» WHAT TO WORK ON:
A. In the persistence forecast excerpt, what does it say must be looped over to make a forecast evaluation time series?
B. Write out, word for word, the stretch of the persistence forecast excerpt from "oasis_ghi_fx = pd.concat(oasis_ghi_fx_runs)" through "fig1 = figure(**fig_kwargs)".

» TEXT FOR ANALYSIS:
-----
Now use the `run_persistence` function to automatically compute this forecast.

In [23]:
oasis_ghi_fx = main.run_persistence(session, oasis_ghi, forecast, run_time, issue_time, index=False)
oasis_ghi_fx

2019-05-15 19:30:00+00:00    1032.229733
Freq: 15T, dtype: float64

To make a [forecast evaluation time series](https://solarforecastarbiter.org/usecases/#forecastevalts), we need to loop over many run times.

In [24]:
run_times = pd.date_range(start=start, end=end, freq=forecast.run_length)

In [25]:
oasis_ghi_fx_runs = []
for run_time in run_times:
    issue_time = run_time  # an offset may be needed in an operational environment
    fx_run = main.run_persistence(session, oasis_ghi, forecast, run_time, issue_time, index=False)
    oasis_ghi_fx_runs.append(fx_run)
oasis_ghi_fx = pd.concat(oasis_ghi_fx_runs)

In [26]:
def plot_persistence(observation_values, forecast_values=None, forecast_values_index=None):
    fig_kwargs = dict(tools=TOOLS, x_axis_type="datetime", plot_height=250, plot_width=800)
    palette = iter(PALETTE)
    fig1 = figure(**fig_kwargs)
-----
» EXERCISE DATA:
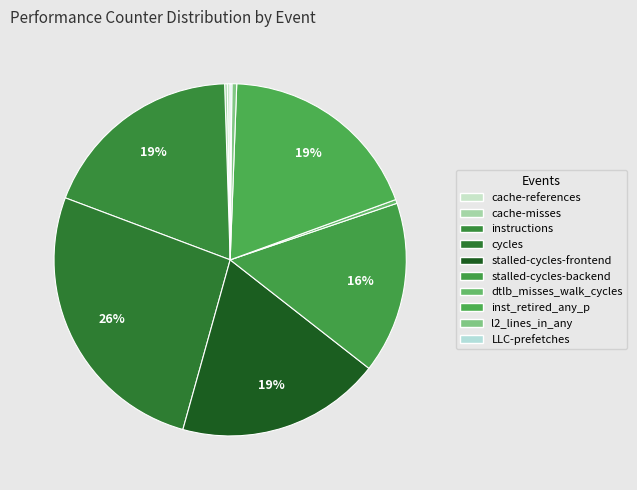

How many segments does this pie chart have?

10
-----
» RESPONSES BY ITEM NUMBER:
A. Many run times.

B.
oasis_ghi_fx = pd.concat(oasis_ghi_fx_runs)

In [26]:
def plot_persistence(observation_values, forecast_values=None, forecast_values_index=None):
    fig_kwargs = dict(tools=TOOLS, x_axis_type="datetime", plot_height=250, plot_width=800)
    palette = iter(PALETTE)
    fig1 = figure(**fig_kwargs)